#### [Task to complete]
Print the material below verbatim, keeping every line in its original order.

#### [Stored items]
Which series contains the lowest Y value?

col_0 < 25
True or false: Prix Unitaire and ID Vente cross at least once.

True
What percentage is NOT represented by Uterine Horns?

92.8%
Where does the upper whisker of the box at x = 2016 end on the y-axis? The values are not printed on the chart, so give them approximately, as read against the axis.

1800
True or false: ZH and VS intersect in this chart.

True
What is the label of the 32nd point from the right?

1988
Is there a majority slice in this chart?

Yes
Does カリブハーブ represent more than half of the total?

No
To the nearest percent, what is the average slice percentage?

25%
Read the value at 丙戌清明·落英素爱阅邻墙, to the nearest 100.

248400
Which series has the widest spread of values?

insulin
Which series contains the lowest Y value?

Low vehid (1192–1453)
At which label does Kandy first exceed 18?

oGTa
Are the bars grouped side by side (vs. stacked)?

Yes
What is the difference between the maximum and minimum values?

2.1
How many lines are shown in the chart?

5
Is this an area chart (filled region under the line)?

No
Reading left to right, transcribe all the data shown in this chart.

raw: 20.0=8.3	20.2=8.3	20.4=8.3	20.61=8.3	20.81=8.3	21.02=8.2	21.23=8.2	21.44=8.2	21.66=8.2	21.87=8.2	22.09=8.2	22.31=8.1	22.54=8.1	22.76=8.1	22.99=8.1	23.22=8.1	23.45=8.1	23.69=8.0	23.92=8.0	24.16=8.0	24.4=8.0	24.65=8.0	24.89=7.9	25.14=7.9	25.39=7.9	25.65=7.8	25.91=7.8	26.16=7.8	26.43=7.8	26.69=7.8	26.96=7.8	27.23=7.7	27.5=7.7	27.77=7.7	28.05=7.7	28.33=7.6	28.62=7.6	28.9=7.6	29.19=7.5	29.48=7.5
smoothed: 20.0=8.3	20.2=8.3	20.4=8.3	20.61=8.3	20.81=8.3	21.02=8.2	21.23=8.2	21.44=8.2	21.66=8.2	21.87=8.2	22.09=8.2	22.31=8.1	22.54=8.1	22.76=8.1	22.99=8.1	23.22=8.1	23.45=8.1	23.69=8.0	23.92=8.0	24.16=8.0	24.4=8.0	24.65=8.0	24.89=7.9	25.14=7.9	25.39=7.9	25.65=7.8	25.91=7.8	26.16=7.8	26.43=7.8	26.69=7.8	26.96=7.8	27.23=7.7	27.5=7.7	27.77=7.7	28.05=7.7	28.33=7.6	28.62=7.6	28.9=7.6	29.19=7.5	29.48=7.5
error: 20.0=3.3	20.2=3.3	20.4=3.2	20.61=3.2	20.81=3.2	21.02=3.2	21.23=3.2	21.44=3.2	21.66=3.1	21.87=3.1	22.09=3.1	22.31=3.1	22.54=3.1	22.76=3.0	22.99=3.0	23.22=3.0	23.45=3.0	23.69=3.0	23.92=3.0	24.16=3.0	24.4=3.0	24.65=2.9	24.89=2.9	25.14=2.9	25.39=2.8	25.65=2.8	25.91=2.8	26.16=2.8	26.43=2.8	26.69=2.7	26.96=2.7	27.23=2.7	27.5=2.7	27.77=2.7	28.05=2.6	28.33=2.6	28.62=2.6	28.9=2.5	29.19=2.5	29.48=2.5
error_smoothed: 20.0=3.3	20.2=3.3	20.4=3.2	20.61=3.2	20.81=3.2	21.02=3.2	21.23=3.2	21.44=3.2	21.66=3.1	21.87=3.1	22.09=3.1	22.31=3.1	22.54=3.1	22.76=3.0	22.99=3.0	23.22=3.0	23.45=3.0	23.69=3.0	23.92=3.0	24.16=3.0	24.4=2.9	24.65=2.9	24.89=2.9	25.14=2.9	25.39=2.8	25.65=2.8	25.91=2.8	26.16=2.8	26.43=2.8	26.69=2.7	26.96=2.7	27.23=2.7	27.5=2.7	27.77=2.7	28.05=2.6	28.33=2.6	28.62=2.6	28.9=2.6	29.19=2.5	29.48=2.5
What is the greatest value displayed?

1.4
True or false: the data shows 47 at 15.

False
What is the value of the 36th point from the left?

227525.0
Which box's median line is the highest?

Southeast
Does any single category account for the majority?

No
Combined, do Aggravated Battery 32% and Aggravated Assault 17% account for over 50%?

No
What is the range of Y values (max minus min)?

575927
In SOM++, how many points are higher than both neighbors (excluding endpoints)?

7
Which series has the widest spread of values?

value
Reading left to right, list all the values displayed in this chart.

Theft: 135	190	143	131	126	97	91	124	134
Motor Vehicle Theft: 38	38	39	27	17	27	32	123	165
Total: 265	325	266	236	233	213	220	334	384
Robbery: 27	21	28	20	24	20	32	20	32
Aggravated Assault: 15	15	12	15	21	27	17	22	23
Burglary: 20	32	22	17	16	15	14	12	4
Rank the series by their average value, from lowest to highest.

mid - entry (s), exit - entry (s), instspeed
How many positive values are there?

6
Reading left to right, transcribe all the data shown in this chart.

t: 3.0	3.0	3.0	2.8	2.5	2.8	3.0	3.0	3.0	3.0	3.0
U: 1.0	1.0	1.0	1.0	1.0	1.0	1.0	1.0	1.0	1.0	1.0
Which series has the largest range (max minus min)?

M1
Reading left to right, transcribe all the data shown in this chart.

#### [Task solution]
Which series contains the lowest Y value?

col_0 < 25
True or false: Prix Unitaire and ID Vente cross at least once.

True
What percentage is NOT represented by Uterine Horns?

92.8%
Where does the upper whisker of the box at x = 2016 end on the y-axis? The values are not printed on the chart, so give them approximately, as read against the axis.

1800
True or false: ZH and VS intersect in this chart.

True
What is the label of the 32nd point from the right?

1988
Is there a majority slice in this chart?

Yes
Does カリブハーブ represent more than half of the total?

No
To the nearest percent, what is the average slice percentage?

25%
Read the value at 丙戌清明·落英素爱阅邻墙, to the nearest 100.

248400
Which series has the widest spread of values?

insulin
Which series contains the lowest Y value?

Low vehid (1192–1453)
At which label does Kandy first exceed 18?

oGTa
Are the bars grouped side by side (vs. stacked)?

Yes
What is the difference between the maximum and minimum values?

2.1
How many lines are shown in the chart?

5
Is this an area chart (filled region under the line)?

No
Reading left to right, transcribe all the data shown in this chart.

raw: 20.0=8.3	20.2=8.3	20.4=8.3	20.61=8.3	20.81=8.3	21.02=8.2	21.23=8.2	21.44=8.2	21.66=8.2	21.87=8.2	22.09=8.2	22.31=8.1	22.54=8.1	22.76=8.1	22.99=8.1	23.22=8.1	23.45=8.1	23.69=8.0	23.92=8.0	24.16=8.0	24.4=8.0	24.65=8.0	24.89=7.9	25.14=7.9	25.39=7.9	25.65=7.8	25.91=7.8	26.16=7.8	26.43=7.8	26.69=7.8	26.96=7.8	27.23=7.7	27.5=7.7	27.77=7.7	28.05=7.7	28.33=7.6	28.62=7.6	28.9=7.6	29.19=7.5	29.48=7.5
smoothed: 20.0=8.3	20.2=8.3	20.4=8.3	20.61=8.3	20.81=8.3	21.02=8.2	21.23=8.2	21.44=8.2	21.66=8.2	21.87=8.2	22.09=8.2	22.31=8.1	22.54=8.1	22.76=8.1	22.99=8.1	23.22=8.1	23.45=8.1	23.69=8.0	23.92=8.0	24.16=8.0	24.4=8.0	24.65=8.0	24.89=7.9	25.14=7.9	25.39=7.9	25.65=7.8	25.91=7.8	26.16=7.8	26.43=7.8	26.69=7.8	26.96=7.8	27.23=7.7	27.5=7.7	27.77=7.7	28.05=7.7	28.33=7.6	28.62=7.6	28.9=7.6	29.19=7.5	29.48=7.5
error: 20.0=3.3	20.2=3.3	20.4=3.2	20.61=3.2	20.81=3.2	21.02=3.2	21.23=3.2	21.44=3.2	21.66=3.1	21.87=3.1	22.09=3.1	22.31=3.1	22.54=3.1	22.76=3.0	22.99=3.0	23.22=3.0	23.45=3.0	23.69=3.0	23.92=3.0	24.16=3.0	24.4=3.0	24.65=2.9	24.89=2.9	25.14=2.9	25.39=2.8	25.65=2.8	25.91=2.8	26.16=2.8	26.43=2.8	26.69=2.7	26.96=2.7	27.23=2.7	27.5=2.7	27.77=2.7	28.05=2.6	28.33=2.6	28.62=2.6	28.9=2.5	29.19=2.5	29.48=2.5
error_smoothed: 20.0=3.3	20.2=3.3	20.4=3.2	20.61=3.2	20.81=3.2	21.02=3.2	21.23=3.2	21.44=3.2	21.66=3.1	21.87=3.1	22.09=3.1	22.31=3.1	22.54=3.1	22.76=3.0	22.99=3.0	23.22=3.0	23.45=3.0	23.69=3.0	23.92=3.0	24.16=3.0	24.4=2.9	24.65=2.9	24.89=2.9	25.14=2.9	25.39=2.8	25.65=2.8	25.91=2.8	26.16=2.8	26.43=2.8	26.69=2.7	26.96=2.7	27.23=2.7	27.5=2.7	27.77=2.7	28.05=2.6	28.33=2.6	28.62=2.6	28.9=2.6	29.19=2.5	29.48=2.5
What is the greatest value displayed?

1.4
True or false: the data shows 47 at 15.

False
What is the value of the 36th point from the left?

227525.0
Which box's median line is the highest?

Southeast
Does any single category account for the majority?

No
Combined, do Aggravated Battery 32% and Aggravated Assault 17% account for over 50%?

No
What is the range of Y values (max minus min)?

575927
In SOM++, how many points are higher than both neighbors (excluding endpoints)?

7
Which series has the widest spread of values?

value
Reading left to right, list all the values displayed in this chart.

Theft: 135	190	143	131	126	97	91	124	134
Motor Vehicle Theft: 38	38	39	27	17	27	32	123	165
Total: 265	325	266	236	233	213	220	334	384
Robbery: 27	21	28	20	24	20	32	20	32
Aggravated Assault: 15	15	12	15	21	27	17	22	23
Burglary: 20	32	22	17	16	15	14	12	4
Rank the series by their average value, from lowest to highest.

mid - entry (s), exit - entry (s), instspeed
How many positive values are there?

6
Reading left to right, transcribe all the data shown in this chart.

t: 3.0	3.0	3.0	2.8	2.5	2.8	3.0	3.0	3.0	3.0	3.0
U: 1.0	1.0	1.0	1.0	1.0	1.0	1.0	1.0	1.0	1.0	1.0
Which series has the largest range (max minus min)?

M1
Reading left to right, transcribe all the data shown in this chart.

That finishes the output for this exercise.